Q. In the swc file, does column 2 (type or tag of the tracing point) influence
the scores, that is, should the program correctly determine whether it is an
axon or a dendrite?
A. No
Q. The same branch between two bifurcations can be divided by intermediate
points differently. Does this choice affect the score?
A. The metric is based on the location of the nodes (bifurcations and
terminations), but the distance along the path does affect the computation of
the score (as explained in the Rules of the competition). Therefore, the
intermediate points should follow the image path as accurately as it is
necessary to ensure that the branch path length is accurately reproduced.
Q. The DIADEM metric provides a dramatically incorrect score and/or ignores a
large portion of my SWC file. What am I doing wrong?
A. Most likely you have an older release of the metric
(version prior to 11/25/2009) and need to download the more recent version.
An error in the previous release of the metric occurred if any line of data
did not contain the precise formatting expected (e.g. tabs between data, any
character other than a normal space at the end of a line).
The line for node 4 in the climbing fiber CF_1.swc contained a tab at the end.
This caused the line to be ignored and thus all descendant nodes could not be
attached to the tree. Ultimately the metric would conclude without a clear
error, but would likely return very poor scores for automated traces run
against the gold standard CF_1.swc. The updated metric ignores any whitespace
at the end of a data line, though any non-whitespace characters
(or any incorrect formatting) causes the program to terminate with an error
message detailing the file and line number of the improper data format.
Tabs and spaces are now treated equally to provide greater flexibility,
though other programs may have more demanding format constraints.
As before, lines beginning with the "#" symbol are seen as comments and are
ignored.
Q. In some data sets, there are several branches that I would have manually
traced differently than the training reconstruction.

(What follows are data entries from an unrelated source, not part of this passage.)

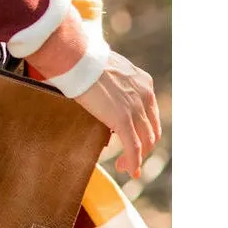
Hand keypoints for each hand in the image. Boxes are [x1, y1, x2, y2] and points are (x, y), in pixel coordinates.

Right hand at [75, 50, 160, 179]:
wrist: (76, 57)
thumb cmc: (82, 60)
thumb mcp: (106, 70)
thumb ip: (111, 85)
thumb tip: (99, 94)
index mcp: (143, 82)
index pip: (150, 113)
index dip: (144, 130)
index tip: (134, 140)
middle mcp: (145, 95)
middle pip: (151, 129)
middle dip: (143, 147)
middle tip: (130, 158)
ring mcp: (135, 108)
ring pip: (145, 141)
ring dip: (136, 157)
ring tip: (125, 166)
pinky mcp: (122, 119)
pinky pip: (133, 147)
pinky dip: (133, 161)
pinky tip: (128, 170)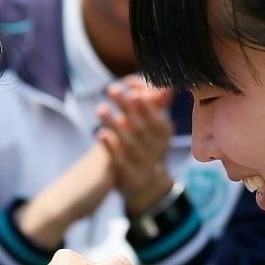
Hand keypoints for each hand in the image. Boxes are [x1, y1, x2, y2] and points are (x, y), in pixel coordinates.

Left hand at [98, 78, 174, 216]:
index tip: (134, 91)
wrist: (147, 183)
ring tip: (101, 108)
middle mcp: (157, 147)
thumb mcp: (151, 124)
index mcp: (163, 132)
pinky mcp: (131, 176)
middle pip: (141, 127)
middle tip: (112, 89)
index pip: (157, 118)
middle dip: (127, 107)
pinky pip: (120, 161)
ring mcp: (144, 163)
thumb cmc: (146, 143)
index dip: (146, 106)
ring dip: (115, 125)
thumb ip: (147, 103)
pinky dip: (111, 148)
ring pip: (129, 143)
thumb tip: (137, 81)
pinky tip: (101, 134)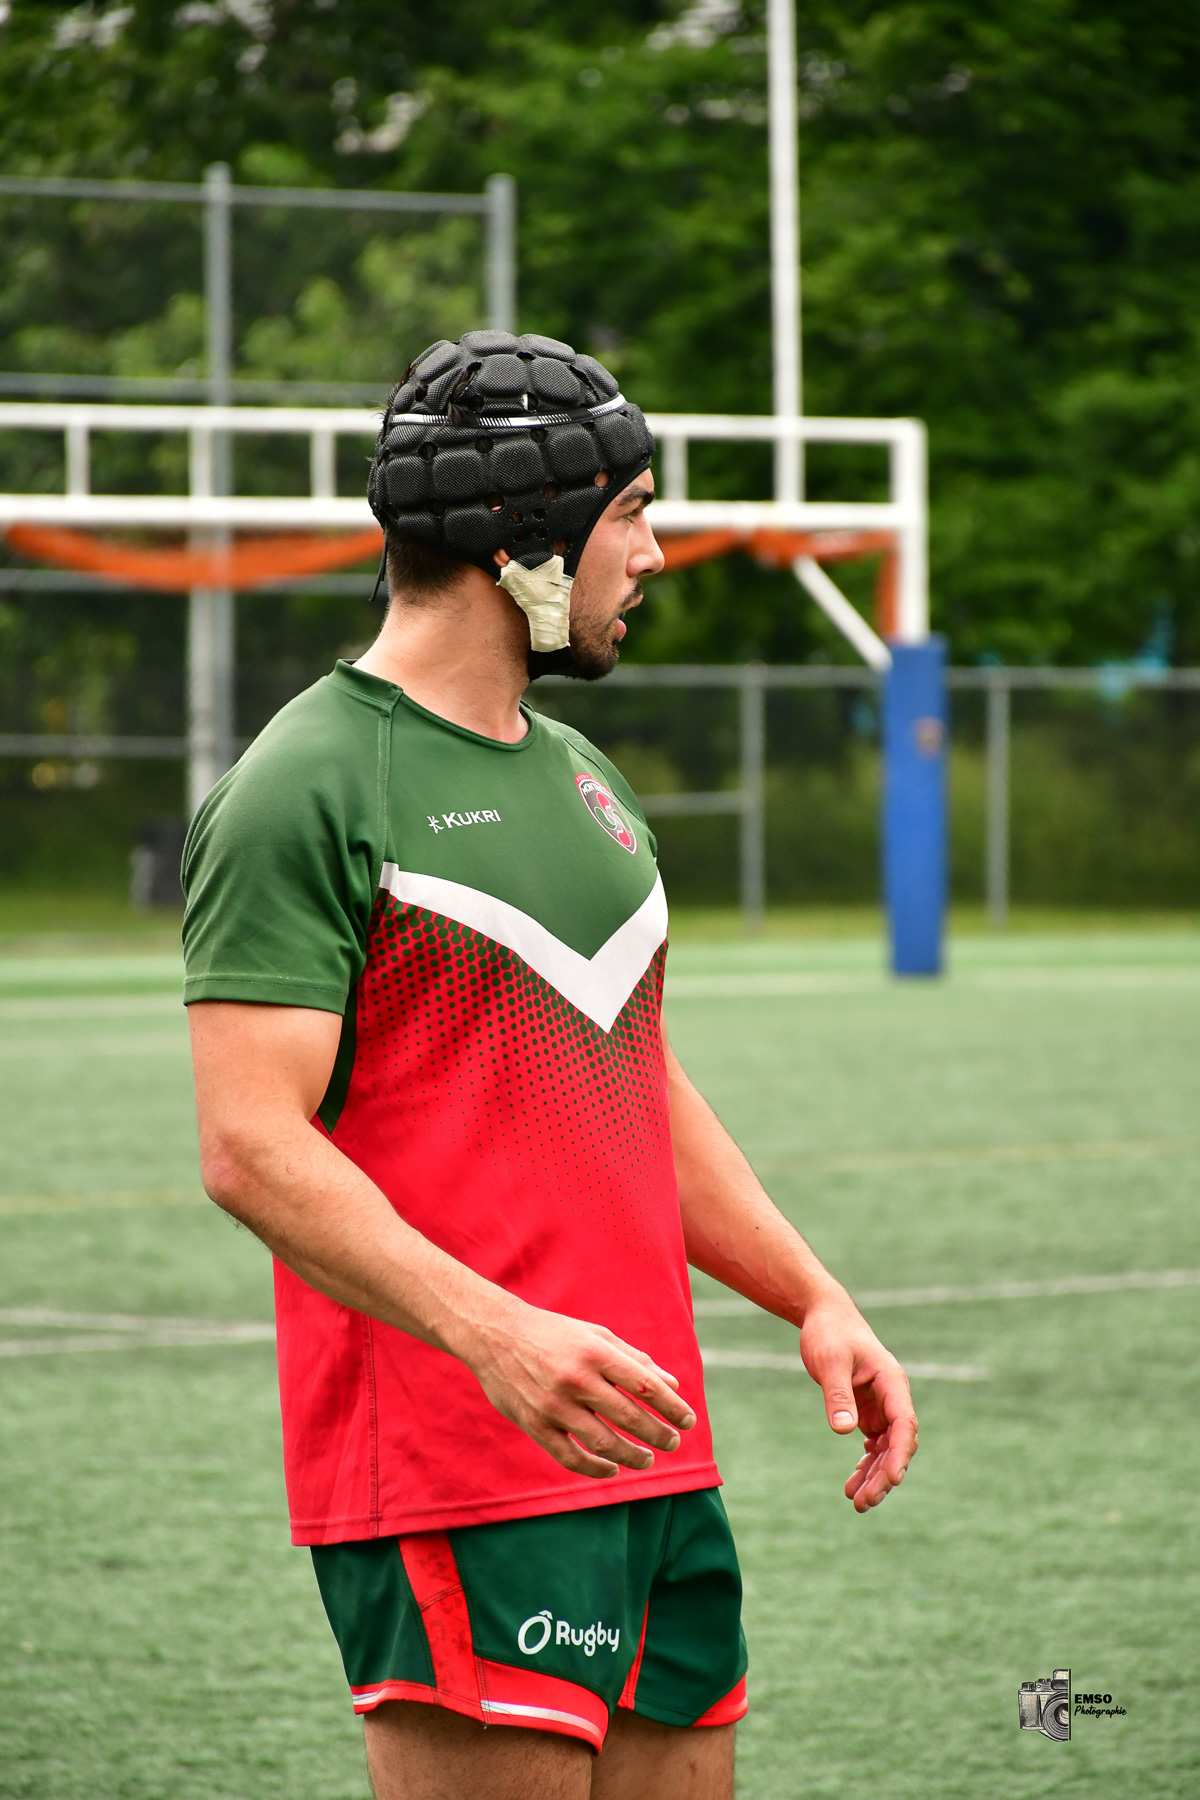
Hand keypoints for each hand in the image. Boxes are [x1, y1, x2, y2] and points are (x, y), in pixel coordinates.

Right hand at [467, 1300, 696, 1479]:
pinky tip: (612, 1469)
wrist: (495, 1334)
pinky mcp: (534, 1424)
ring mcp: (553, 1405)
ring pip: (604, 1443)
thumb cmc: (554, 1334)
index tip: (688, 1421)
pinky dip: (596, 1469)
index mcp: (595, 1352)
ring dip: (632, 1456)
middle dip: (658, 1435)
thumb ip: (634, 1359)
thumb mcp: (596, 1335)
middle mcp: (576, 1379)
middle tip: (671, 1443)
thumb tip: (671, 1385)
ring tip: (647, 1459)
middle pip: (629, 1418)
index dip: (672, 1407)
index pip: (645, 1386)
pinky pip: (570, 1457)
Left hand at [798, 1293, 918, 1511]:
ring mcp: (881, 1407)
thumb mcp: (830, 1361)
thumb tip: (844, 1431)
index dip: (900, 1453)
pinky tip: (852, 1485)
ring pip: (886, 1449)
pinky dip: (865, 1465)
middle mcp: (892, 1397)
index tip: (892, 1478)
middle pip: (897, 1443)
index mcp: (891, 1382)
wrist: (823, 1318)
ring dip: (875, 1476)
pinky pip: (872, 1445)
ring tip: (857, 1502)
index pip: (904, 1423)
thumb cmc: (829, 1333)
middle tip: (864, 1502)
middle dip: (884, 1475)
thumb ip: (838, 1395)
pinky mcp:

How can these be considered objective gold standards to evaluate automated
tracings?
A. Experimental data is sometime ambiguous, and arbitrary choices are
occasionally unavoidable. Lab providers have confirmed that there is
subjectivity in the more complex data sets. The scoring thresholds
should account for much of the subjectivity. If you feel certain that
a point should have been traced differently, it is strongly suggested
that you trace it how you feel it should be traced. Getting hung up trying
to develop an algorithm that works around such problems is
counter-productive to the purpose of DIADEM.